Les États-Unis sont visés par une enquête de la Cour pénale internationale pour crimes de guerre

Les États-Unis visés par une enquête de la Cour pénale internationale pour crimes de guerre
Les États-Unis visés par une enquête de la Cour pénale internationale pour crimes de guerre - © WAKIL KOHSAR - AFP

La Cour pénale internationale (CPI) a autorisé en appel l’ouverture d’une enquête pour crimes de guerre et crimes contre l’humanité en Afghanistan, dont des exactions qui auraient été commises par des soldats américains.

Les juges de la CPI, basée à La Haye, avaient pourtant refusé en avril d’autoriser l’ouverture d’une enquête sur de tels crimes dans le pays déchiré par la guerre, estimant que cela "ne servirait pas les intérêts de la justice". Vaios Koutroulis, professeur de droit international à l’ULB, décrypte cette décision d'autoriser finalement l'enquête.

Comment explique-t-on la décision rendue en avril de la CPI de refuser d’ouvrir une enquête avec comme motif que cela "ne servirait pas les intérêts de la justice"?

Il faut comprendre que, pour ouvrir une enquête, il faut obligatoirement une autorisation de la Chambre préliminaire. Le bureau du procureur doit regarder une série de critères pour donner cette autorisation. Parmi ces critères il y avait celui selon lequel "l’enquête devait servir l’intérêt de la justice". Au vu de la période qui s’est écoulée entre le moment où les faits se seraient déroulés (2003-2005) et le début de l’enquête (2020), et le fait que les Etats-Unis n’allaient sans doute pas collaborer, la chambre a estimé qu’il serait peu probable que l’enquête aboutisse sur des mandats d’arrêt et donc à des poursuites.

C’est pourquoi elle estimait que cela ne servirait pas les intérêts de la justice. La chambre préliminaire a, en quelque sorte, préjugé des résultats de l’enquête. La décision rendue aujourd’hui en appel, est donc un désaveu de l’interprétation que la Chambre préliminaire a faite de la notion des "intérêts de la justice".

Les États-Unis ne sont pas membres de la CPI. Qu’est-ce que cela implique ?

C’est évidemment un frein pour l’enquête qui va débuter. Ça veut dire qu’ils ne sont pas obligés de coopérer à l’enquête. Par contre, les autres états qui sont visés par l’enquête, comme l’Afghanistan ou même les états dans lesquels se trouvent les prisons secrètes américaines (la Pologne, la Lituanie et la Roumanie), ces pays ont l’obligation de coopérer comme ils sont signataires du traité de la Cour Pénale Internationale. La Cour obtiendra donc des éléments d’enquête grâce à la collaboration de ces pays.
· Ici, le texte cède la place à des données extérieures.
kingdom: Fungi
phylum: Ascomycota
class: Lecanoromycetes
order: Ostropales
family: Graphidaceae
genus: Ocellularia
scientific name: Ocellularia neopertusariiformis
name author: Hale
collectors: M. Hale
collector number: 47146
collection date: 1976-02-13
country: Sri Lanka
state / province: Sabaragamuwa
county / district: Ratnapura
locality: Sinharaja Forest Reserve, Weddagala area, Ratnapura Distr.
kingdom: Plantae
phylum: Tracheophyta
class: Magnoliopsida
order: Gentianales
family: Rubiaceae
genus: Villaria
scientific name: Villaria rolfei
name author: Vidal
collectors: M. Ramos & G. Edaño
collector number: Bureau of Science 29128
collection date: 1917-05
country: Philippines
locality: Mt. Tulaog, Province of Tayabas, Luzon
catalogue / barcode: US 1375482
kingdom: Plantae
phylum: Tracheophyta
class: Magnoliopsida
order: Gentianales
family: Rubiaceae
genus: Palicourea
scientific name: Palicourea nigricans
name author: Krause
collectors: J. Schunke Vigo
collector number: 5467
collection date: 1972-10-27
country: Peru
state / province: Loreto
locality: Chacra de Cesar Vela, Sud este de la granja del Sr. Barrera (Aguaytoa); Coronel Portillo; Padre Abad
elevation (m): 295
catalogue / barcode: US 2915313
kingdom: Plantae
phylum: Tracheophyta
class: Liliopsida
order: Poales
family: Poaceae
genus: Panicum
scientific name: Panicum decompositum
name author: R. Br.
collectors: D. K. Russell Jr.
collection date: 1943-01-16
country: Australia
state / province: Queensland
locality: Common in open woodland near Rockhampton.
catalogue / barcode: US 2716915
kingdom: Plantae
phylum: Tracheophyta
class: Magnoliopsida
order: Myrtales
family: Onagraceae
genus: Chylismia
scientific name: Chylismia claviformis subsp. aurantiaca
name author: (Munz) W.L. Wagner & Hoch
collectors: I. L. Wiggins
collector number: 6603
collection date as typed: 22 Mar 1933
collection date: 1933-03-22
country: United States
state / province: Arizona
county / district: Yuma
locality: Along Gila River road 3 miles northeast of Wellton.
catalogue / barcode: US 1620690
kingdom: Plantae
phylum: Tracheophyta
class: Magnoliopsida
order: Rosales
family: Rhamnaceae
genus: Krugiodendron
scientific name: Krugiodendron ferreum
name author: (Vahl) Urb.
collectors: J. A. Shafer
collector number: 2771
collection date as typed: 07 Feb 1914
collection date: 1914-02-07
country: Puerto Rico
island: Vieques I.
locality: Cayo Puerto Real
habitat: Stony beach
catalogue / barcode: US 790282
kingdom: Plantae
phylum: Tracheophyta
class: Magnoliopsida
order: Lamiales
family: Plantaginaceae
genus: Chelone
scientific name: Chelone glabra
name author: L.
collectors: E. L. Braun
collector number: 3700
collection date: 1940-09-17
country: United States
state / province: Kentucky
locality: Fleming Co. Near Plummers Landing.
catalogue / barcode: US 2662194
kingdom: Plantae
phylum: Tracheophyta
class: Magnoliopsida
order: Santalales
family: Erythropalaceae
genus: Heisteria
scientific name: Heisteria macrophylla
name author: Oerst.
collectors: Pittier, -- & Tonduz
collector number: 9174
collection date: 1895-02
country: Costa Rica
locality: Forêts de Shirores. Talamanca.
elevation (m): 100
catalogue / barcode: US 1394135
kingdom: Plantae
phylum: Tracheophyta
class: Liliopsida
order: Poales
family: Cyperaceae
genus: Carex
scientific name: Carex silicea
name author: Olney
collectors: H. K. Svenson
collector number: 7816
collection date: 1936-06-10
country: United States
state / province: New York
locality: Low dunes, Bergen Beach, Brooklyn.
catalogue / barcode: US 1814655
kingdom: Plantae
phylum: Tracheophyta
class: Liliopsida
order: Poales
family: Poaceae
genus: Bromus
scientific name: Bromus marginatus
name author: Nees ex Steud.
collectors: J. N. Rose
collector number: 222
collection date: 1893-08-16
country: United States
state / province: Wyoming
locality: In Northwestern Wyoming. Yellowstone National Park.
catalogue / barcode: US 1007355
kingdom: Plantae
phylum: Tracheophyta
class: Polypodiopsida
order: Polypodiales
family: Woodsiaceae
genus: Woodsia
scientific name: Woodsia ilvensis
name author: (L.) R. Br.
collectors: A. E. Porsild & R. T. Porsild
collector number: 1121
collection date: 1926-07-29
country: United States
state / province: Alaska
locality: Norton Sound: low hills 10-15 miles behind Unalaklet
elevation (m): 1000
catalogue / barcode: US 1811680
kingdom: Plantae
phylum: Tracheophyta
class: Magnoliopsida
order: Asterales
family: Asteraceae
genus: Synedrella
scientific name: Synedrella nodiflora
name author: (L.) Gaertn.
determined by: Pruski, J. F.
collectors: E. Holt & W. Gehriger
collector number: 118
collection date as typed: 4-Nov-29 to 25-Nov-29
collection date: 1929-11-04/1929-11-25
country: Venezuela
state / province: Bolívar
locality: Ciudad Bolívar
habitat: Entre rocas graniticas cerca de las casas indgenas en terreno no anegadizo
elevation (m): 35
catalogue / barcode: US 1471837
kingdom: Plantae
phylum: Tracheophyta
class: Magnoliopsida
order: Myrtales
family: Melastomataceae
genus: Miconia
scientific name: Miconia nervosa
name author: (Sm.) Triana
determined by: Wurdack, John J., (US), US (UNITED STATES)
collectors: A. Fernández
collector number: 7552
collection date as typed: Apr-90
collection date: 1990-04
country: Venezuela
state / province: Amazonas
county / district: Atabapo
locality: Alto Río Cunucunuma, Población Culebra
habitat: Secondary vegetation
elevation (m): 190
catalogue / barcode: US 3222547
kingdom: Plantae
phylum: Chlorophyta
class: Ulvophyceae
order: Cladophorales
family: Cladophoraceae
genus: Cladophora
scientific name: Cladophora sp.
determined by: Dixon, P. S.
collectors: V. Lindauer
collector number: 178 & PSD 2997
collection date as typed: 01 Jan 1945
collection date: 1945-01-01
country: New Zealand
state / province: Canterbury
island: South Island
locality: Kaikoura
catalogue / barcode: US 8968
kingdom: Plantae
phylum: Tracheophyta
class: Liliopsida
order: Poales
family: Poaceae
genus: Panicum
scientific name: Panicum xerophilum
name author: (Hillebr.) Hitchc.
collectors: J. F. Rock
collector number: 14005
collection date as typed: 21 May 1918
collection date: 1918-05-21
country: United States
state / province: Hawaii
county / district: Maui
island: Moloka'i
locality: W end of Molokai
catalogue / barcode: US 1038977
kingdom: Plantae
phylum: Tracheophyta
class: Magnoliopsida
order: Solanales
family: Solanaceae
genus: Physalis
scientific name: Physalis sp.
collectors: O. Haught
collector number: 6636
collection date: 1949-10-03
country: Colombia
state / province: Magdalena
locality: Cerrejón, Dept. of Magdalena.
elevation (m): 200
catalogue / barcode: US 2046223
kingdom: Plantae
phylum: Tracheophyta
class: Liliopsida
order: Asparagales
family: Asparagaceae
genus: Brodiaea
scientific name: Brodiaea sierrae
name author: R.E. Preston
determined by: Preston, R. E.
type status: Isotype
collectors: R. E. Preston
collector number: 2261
Que risquent réellement les États-Unis ?

Une fois que l’enquête sera terminée, la prochaine étape sera la délivrance d’éventuels mandats d’arrêt. Si c’est le cas, on va se trouver dans une situation similaire à celle de l’ancien président du Soudan Omar el Bechir. Il pourrait y avoir des mandats d’arrêt contre des membres des forces armées américaines mais les États-Unis ne livreront probablement pas leurs soldats.